State Rep. Triston Cole on Tuesday joined his colleagues in passage of the state budget, which includes record level funding for K-12 education and proposes a 2.2 percent reduction for the general state budget.
Cole, of Mancelona, voted to approve the budget for the new fiscal year, a conservative blueprint that invests in the state’s future. He applauded reprioritizing funds for road projects, but said funding for smaller schools needs to be revisited.
“As chairman of the House Transportation and Infrastructure Committee, I appreciate the hard work and efforts of Rep. Shane Hernandez, who chairs the Appropriations Subcommittee on Transportation,” Rep. Cole said. “He and I sat down and talked in the beginning of the term and I asked for more concrete and asphalt in the budget. I believe he has done everything in his ability to do just that.”
Cole said he is concerned that the school budget does not continue to provide additional money to smaller schools up north.
“As chairman of the Northern Caucus, previous budgets that put more funds in the rural classrooms is an issue I hear from all over Northern Michigan to close the gap between the amount of money spent per student in northern and downstate schools,” Cole said. “The additional funding had begun to bring equity in school funding and the Northern Caucus will continue to fight for the extra funds. I also support additional spending for at-risk students.”

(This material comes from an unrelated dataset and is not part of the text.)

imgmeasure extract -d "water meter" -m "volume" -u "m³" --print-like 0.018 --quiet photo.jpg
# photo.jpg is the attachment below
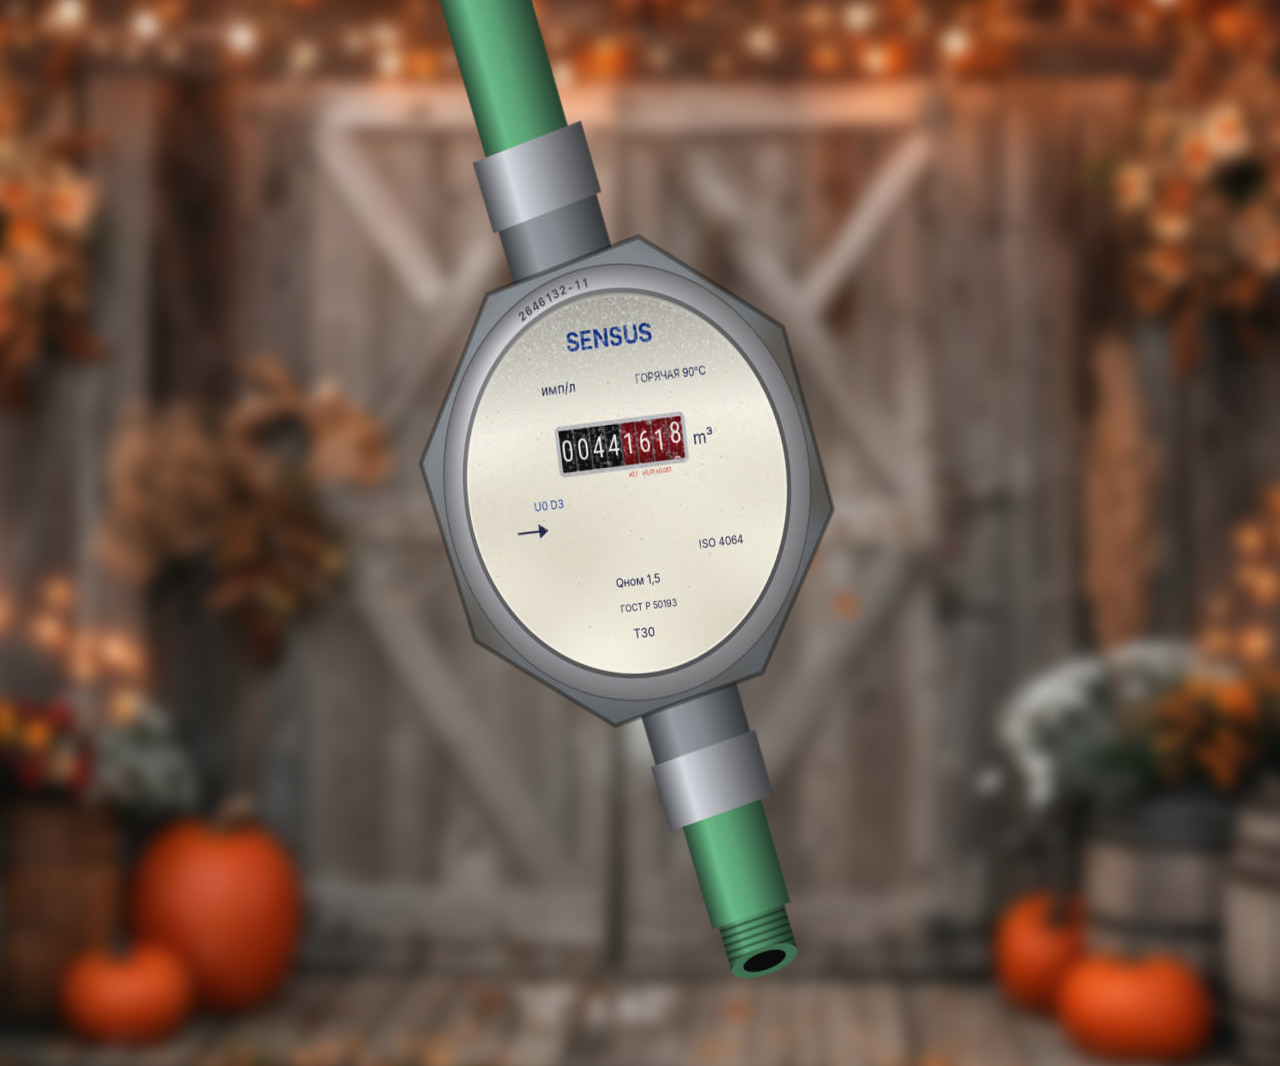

Cole said another issue that should be corrected in the final blueprint is including more locally produced food in school lunch menus.
Highlights of the budget include:
- Allocating the highest funding in state history for K-12 schools with a proposed $14.3 billion; improving access skilled trades training through career and technical education.
- Making life better in communities across Michigan by adding money for road repairs, public safety departments, parks and other programs to improve our daily lives.
- Increasing funding for public safety by adding 100 more Michigan State Police troopers.
- Making health care more effective and efficient, with an enhanced focus on improving mental health care.
- Paying down retiree debt and adding to state government’s main savings account for tough times, pushing that emergency fund above $1 billion.
The bills now go to the Senate for consideration.